塔矢亮理了理头发,泪水未干,唇垂下去,表情又有点不怒自威。这时候进藤光忍不住打量他,胖了吗?好像是有点。垂下脸的时候总觉得没有以前那么凶了,至少进藤光再也没有被镇住的感觉,“我之前是说过你胖了…不过没想到有二十斤,看不出来。”

“准确来说,二十六斤。”

“啊!?”进藤光脸色又一变,跃跃欲试地想上去捏对方的脸验货,“肉长哪了,怎么看也不是凭空多了二十六斤的样子。上个月去参加了同学会,有人的小孩才十一斤而已,抱在手里也不轻呢…”

越说塔矢亮的脸越黑,最后他轻轻叹了口气。

“其实我想过了,我会胖的原因。做棋士以来一直都运动不多,食量和菜谱变化也不大…”

“诶?胡说吧。塔矢以前不是只吃营养师准备的餐食,现在每周都和我去快餐店。”

“闭嘴。别打岔。那么唯一的变量只能来自围棋。人聚精会神或紧张的时候消耗脂肪极快,一夜间形销骨立也是有的,还有看恐怖片减肥的方式。因为以前水平还不够,下围棋常常有精神高度集中的时刻,不,应该说拿命在下,那样消耗精力胖不起来很正常。”

“什么啊,在自吹自擂吗?想说你现在下棋已经完全不紧张了?”

塔矢亮看也不看进藤光,听到这句话很快笃定地点点头,“嗯,我已经很久没有在下棋时有那种感觉了…就像第一次和你下时,整个人笼罩在无边阴影里,喘不过气的感觉。”

“和谁下都不会?!”进藤光眯起眼表现出怀疑,“那我呢,这样可是很直白的挑衅啊,塔矢主将。”

塔矢亮看着他,欲言又止,欲言还休。“嗯……”

什么意思?进藤光面露困惑地盯着对方。

“嗯。”这次塔矢亮的语气变了,他在长考过后显然想清很多事,露出大局已定的神情,正襟危坐对进藤光说:“你要不要和我母亲下一局棋。”

明子阿姨?进藤光心里想了下,连连摆手,“不了吧,阿姨也喜欢下棋吗?但怎能和我们下呢…”那不是欺负人吗!虽然可以让子,但对于阿姨很不礼貌吧,那毕竟是塔矢老师的夫人呢……

“为什么不可以。父亲和母亲结婚多年,有空就会下棋。”

“诶?!”

“你不相信吗?”塔矢亮转过头盯着进藤光,表情还是一样认真,但进藤光总觉得自己看出了某种潜伏的捉弄意味。

“抱歉,是我先入为主了。明子阿姨确实应该会下围棋才对,如果经常和塔矢老师过招,说不定是个高手呢。”

“不,母亲下得很差。”塔矢亮叹气,“但是她很热爱围棋。”

“什么啊…”越听越不懂了,进藤光挠挠脑袋,“到底为什么忽然对我说这些话啊。”

“你不明白吗?正因为她会下围棋,热爱围棋,才会那么崇拜父亲。我不知道别人的家庭如何,但我至少知道在我家,父亲和母亲的关系比起靠爱来缔结,更像靠崇拜和尊重来缔结。”

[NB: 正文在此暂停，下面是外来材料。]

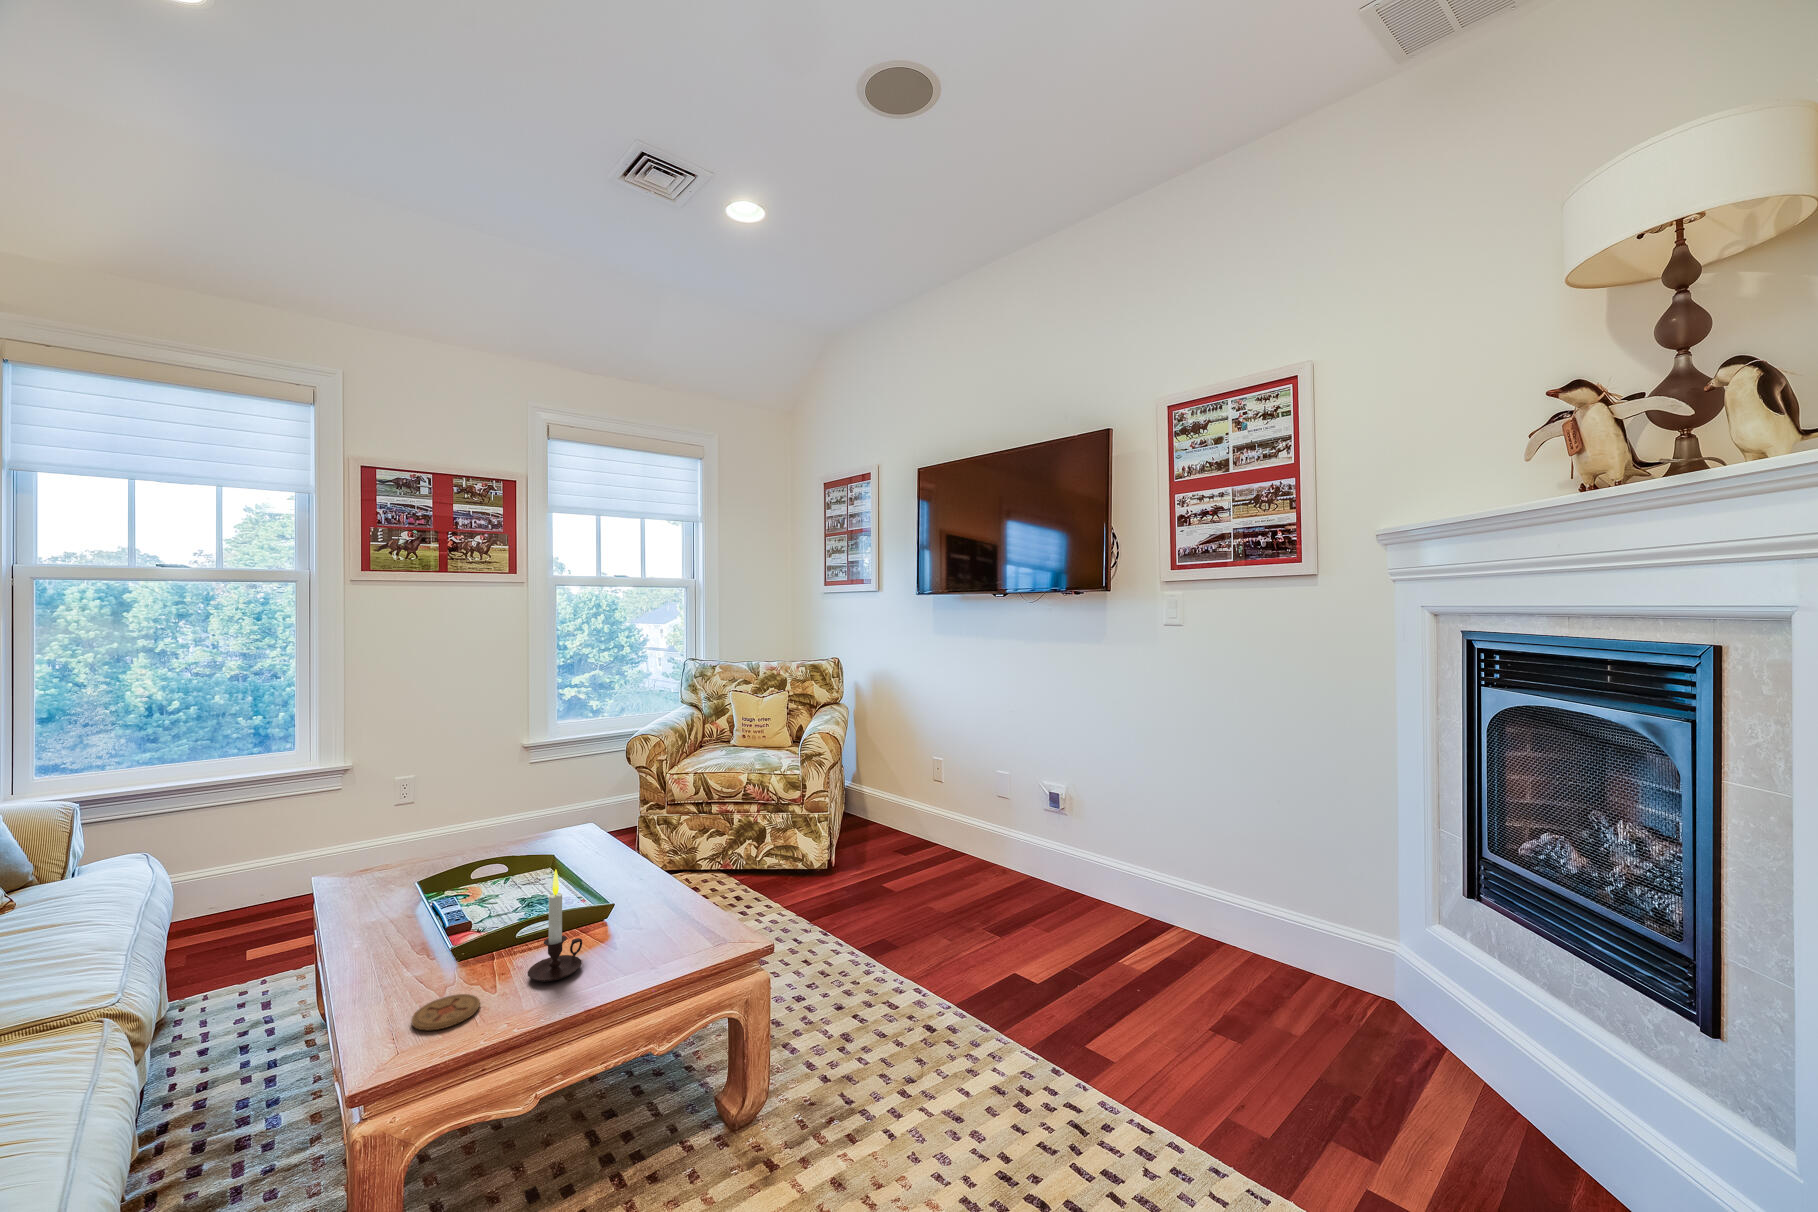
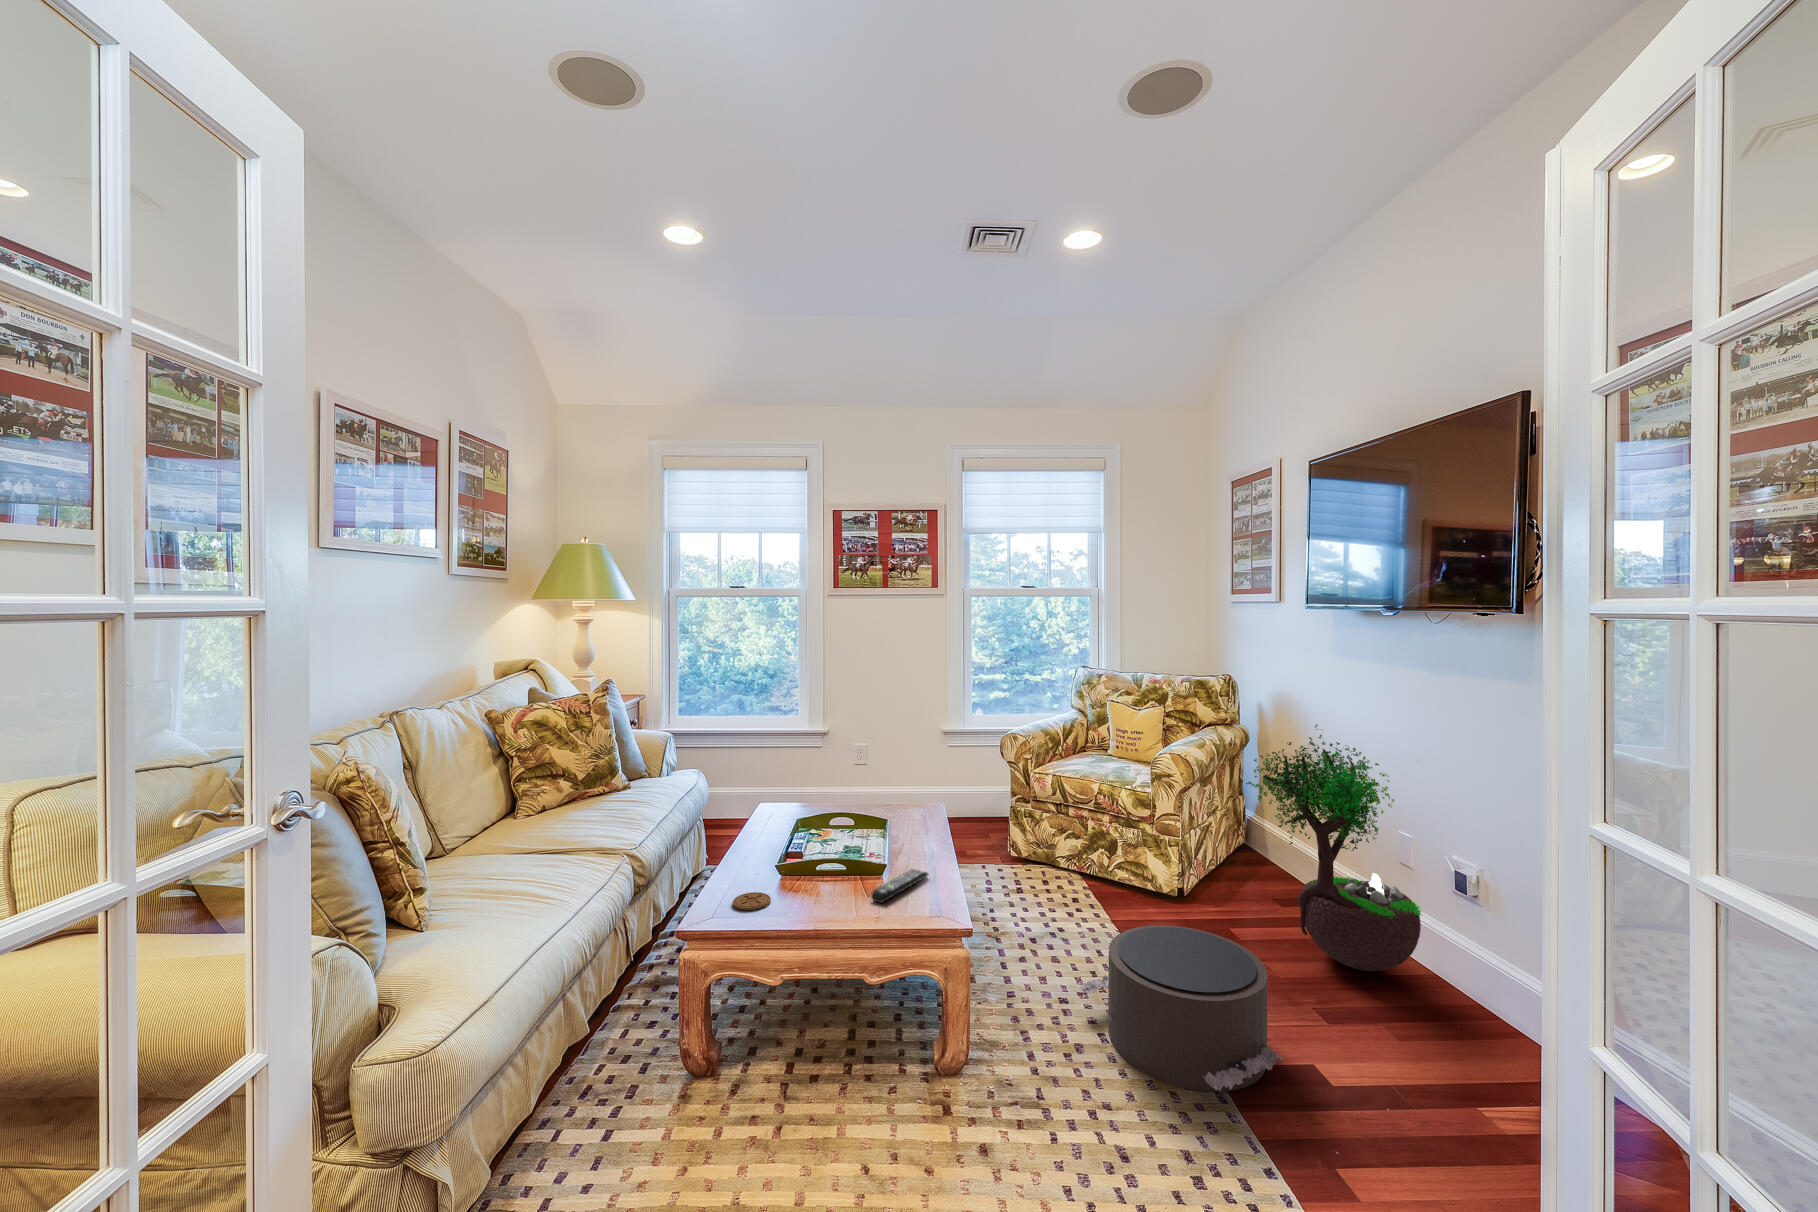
potted tree: none [902,690,1027,887] -> present [1246,724,1421,971]
candle: present [528,870,582,982] -> none [802,825,842,903]
pouf: none [821,884,1010,1033] -> present [1080,925,1284,1092]
remote control: none [632,898,678,950] -> present [871,869,928,903]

我靠,怎么聊到这了。进藤光面露难色。他自认和塔矢亮互为知己,但围棋上的知己也是彼此人生的知己吗?接触到对方的另一面,感觉竟如此陌生,他只好吞吞吐吐地回答,“原来是这样。不过,建立在崇拜上的关系总觉得不太公平,明子阿姨真是辛苦了…”

“妈妈很幸福。”

“那种事情只有阿姨自己知道吧!你怎么能肯定…”

“因为我和妈妈想法一样,我也愿意。”

塔矢亮目光如炬。

进藤光像被架在火上烤的迷你土豆。

他啥意思,怎么聊到这了,我俩啥关系,这是可以说的吗小亮老师。

塔矢亮不关心进藤光懂不懂,塔矢亮老师不会害羞,不知退缩,自信自尊,喜欢把人逼进死角,一指下棋二指表白,总而言之他是一位性情平易近人的癫公。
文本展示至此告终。